Superheroes have long been the territory of comic geeks everywhere (though the aughties have been a decade of hero worship, what with the X-Men, Spider-Man, and Batman franchises taking over the world). Kick-Ass knows its history: it translates nearly word-for-word from the graphic novel. Director Vaughn stuck neatly to the cartoon aspect of comics: shots fade to Big Daddy’s hand-drawn comics, narrative bubbles pop up in the corners of the screen, a neatly animated sequence wraps up Big Daddy’s past, and sometimes the cinematography takes a direct queue from a panel. Robert Rodriguez and Frank Miller’s 2005 hit Sin City was a nearly shot-for-shot interpretation of the Sin City graphic novels, and while Kick-Ass isn’t nearly as anal retentive, the influence is clear. The filmmakers even inserted first-person shooter perspective to further combine elements of different media. And yet, the movie doesn’t feel forced or contrived; it’s a smart amalgam of comics, video games, and film.

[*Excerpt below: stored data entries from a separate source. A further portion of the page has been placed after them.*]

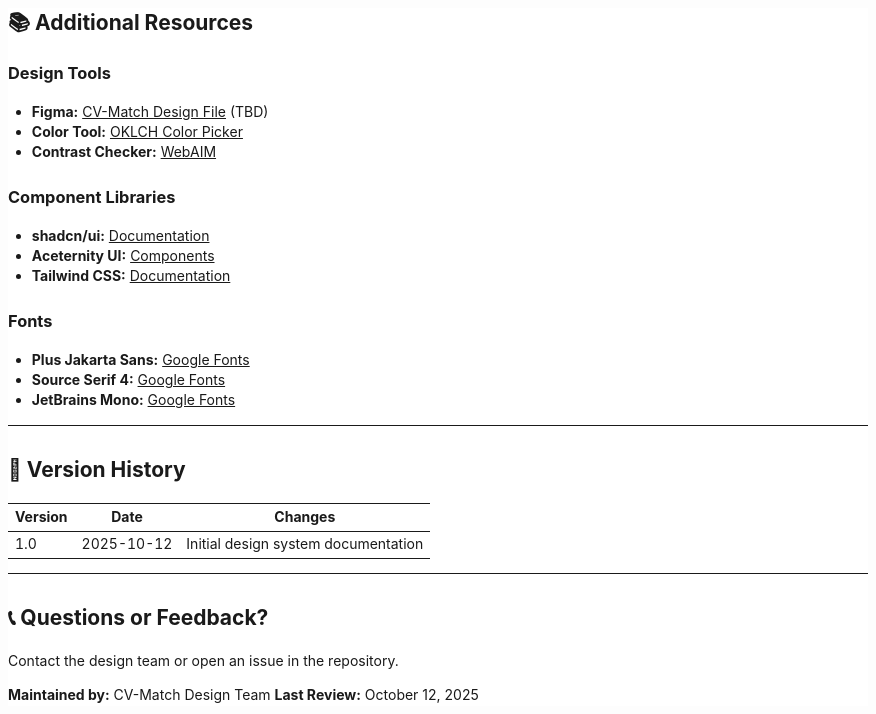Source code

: 
## 📚 Additional Resources

### Design Tools

- **Figma:** [CV-Match Design File](#) (TBD)
- **Color Tool:** [OKLCH Color Picker](https://oklch.com)
- **Contrast Checker:** [WebAIM](https://webaim.org/resources/contrastchecker/)

### Component Libraries

- **shadcn/ui:** [Documentation](https://ui.shadcn.com)
- **Aceternity UI:** [Components](https://ui.aceternity.com)
- **Tailwind CSS:** [Documentation](https://tailwindcss.com)

### Fonts

- **Plus Jakarta Sans:** [Google Fonts](https://fonts.google.com/specimen/Plus+Jakarta+Sans)
- **Source Serif 4:** [Google Fonts](https://fonts.google.com/specimen/Source+Serif+4)
- **JetBrains Mono:** [Google Fonts](https://fonts.google.com/specimen/JetBrains+Mono)

---

## 🔄 Version History

| Version | Date       | Changes                             |
| ------- | ---------- | ----------------------------------- |
| 1.0     | 2025-10-12 | Initial design system documentation |

---

## 📞 Questions or Feedback?

Contact the design team or open an issue in the repository.

**Maintained by:** CV-Match Design Team
**Last Review:** October 12, 2025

Most importantly, Kick-Ass doesn’t pull any punches. The violence is hardcore, the cursing is constant, and the subject matter is not for the faint of heart. If you have an aversion to the f-word, the c-word, bloody violence, or an eleven-year-old girl brutally murdering bad guys (and taking a fair beating herself), avoid this movie. Otherwise you’ll be in hog heaven with the rest of the action- and comics-geeks. In video stores (do they still exist?) Kick-Ass would be comfortable in either the Comedy or Action sections. Vaughn and Jane Goldman adapted the books into a smart script, and each actor has fantastic comic timing. Watching two kids in superhero costumes rock out to Gnarls Barkley’s “Crazy” may be the highlight of your week. Or a little girl in a plaid skirt kicking the living crap out of a bunch of scary goons might float your boat.

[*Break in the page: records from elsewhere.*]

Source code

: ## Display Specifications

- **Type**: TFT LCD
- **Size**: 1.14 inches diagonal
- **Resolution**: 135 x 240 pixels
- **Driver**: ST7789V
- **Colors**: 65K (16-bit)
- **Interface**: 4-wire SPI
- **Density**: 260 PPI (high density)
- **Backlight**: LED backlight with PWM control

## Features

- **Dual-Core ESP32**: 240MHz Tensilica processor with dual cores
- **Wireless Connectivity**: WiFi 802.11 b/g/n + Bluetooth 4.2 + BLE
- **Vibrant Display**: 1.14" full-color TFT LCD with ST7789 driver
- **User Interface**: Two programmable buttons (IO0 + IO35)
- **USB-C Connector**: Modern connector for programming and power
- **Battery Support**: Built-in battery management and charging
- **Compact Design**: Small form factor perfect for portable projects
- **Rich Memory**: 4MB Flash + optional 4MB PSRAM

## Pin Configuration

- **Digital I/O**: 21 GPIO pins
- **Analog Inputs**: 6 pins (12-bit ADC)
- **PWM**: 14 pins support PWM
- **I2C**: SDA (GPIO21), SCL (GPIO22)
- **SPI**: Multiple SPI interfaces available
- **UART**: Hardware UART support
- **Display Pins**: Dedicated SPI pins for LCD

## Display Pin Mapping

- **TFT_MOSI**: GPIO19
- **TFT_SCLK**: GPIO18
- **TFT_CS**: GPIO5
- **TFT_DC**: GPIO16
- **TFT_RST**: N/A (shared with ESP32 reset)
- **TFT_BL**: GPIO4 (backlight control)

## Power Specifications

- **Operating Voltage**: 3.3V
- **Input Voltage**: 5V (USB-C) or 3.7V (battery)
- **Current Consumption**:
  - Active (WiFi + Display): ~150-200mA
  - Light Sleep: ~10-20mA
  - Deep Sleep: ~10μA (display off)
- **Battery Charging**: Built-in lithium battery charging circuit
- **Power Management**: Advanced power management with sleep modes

Relative newcomer Aaron Johnson plays squeaky-voiced Dave with gusto, especially considering the British actor played a New Yorker—and well. Christopher Mintz-Plasse, who will likely spend the rest of his career trying to outgrow his role as McLovin in the brilliant Superbad, coasts through Red Mist on his geeky charm. Thirteen-year-old Chloë Moretz, who’s also playing the controversial child vampire role in this year’s American remake of Sweden’s Let the Right One In, displays wit, grace, and guts befitting a much older actor. This girl is definitely worth keeping an eye on. Her role is making news for its adult nature: she cusses and kicks ass with the best of them, and people can’t take that coming from a little girl. It’s refreshing to see a kid get to hold her own against the baddies. Nicholas Cage puts on his goofball persona as Big Daddy, unnecessarily adding an earnest and stilted quality to the character. Mark Strong bared his chops as a villain in last year’s Sherlock Holmes, and shows once again that evil doesn’t have to mean somber.

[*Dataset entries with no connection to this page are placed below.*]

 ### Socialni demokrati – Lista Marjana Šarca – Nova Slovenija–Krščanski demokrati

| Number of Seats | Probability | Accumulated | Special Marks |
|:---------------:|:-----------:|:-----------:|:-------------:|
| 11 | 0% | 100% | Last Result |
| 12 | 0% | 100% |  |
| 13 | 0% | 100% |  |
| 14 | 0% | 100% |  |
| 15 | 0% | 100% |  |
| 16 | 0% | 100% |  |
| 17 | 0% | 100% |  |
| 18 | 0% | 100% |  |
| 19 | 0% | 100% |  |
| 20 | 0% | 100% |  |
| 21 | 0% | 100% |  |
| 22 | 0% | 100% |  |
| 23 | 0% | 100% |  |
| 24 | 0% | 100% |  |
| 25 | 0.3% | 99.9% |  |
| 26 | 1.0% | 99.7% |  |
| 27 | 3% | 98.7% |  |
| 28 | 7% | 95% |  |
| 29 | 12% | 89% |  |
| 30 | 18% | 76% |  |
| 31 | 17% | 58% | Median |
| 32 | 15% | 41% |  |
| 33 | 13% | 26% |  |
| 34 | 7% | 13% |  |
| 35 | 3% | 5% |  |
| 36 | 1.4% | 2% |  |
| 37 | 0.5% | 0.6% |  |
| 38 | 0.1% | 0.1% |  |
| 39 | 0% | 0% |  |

As a fun action flick, Kick-Ass definitely holds its own, but it sticks to the shallow end of the pool. With subject matter like this, so much more could’ve been done. For a movie about heroism in a generation of nonchalance, a flick that deals with the translation of video game violence into the real world, pits Freud’s id against ego against superego, and adds in a dash of coming-of-age, it only scratches the surface of the important bits. But its action sequences are utterly rewarding, the script is smart and entertaining, and it’s wide open for myriad sequel possibilities. Though it’s not the year’s best movie, Kick-Ass is a really entertaining escape into a world where the bad guys don’t always get away with dirty deeds and even the most normal among us have a shot at, if not saving the world, at least getting the girl.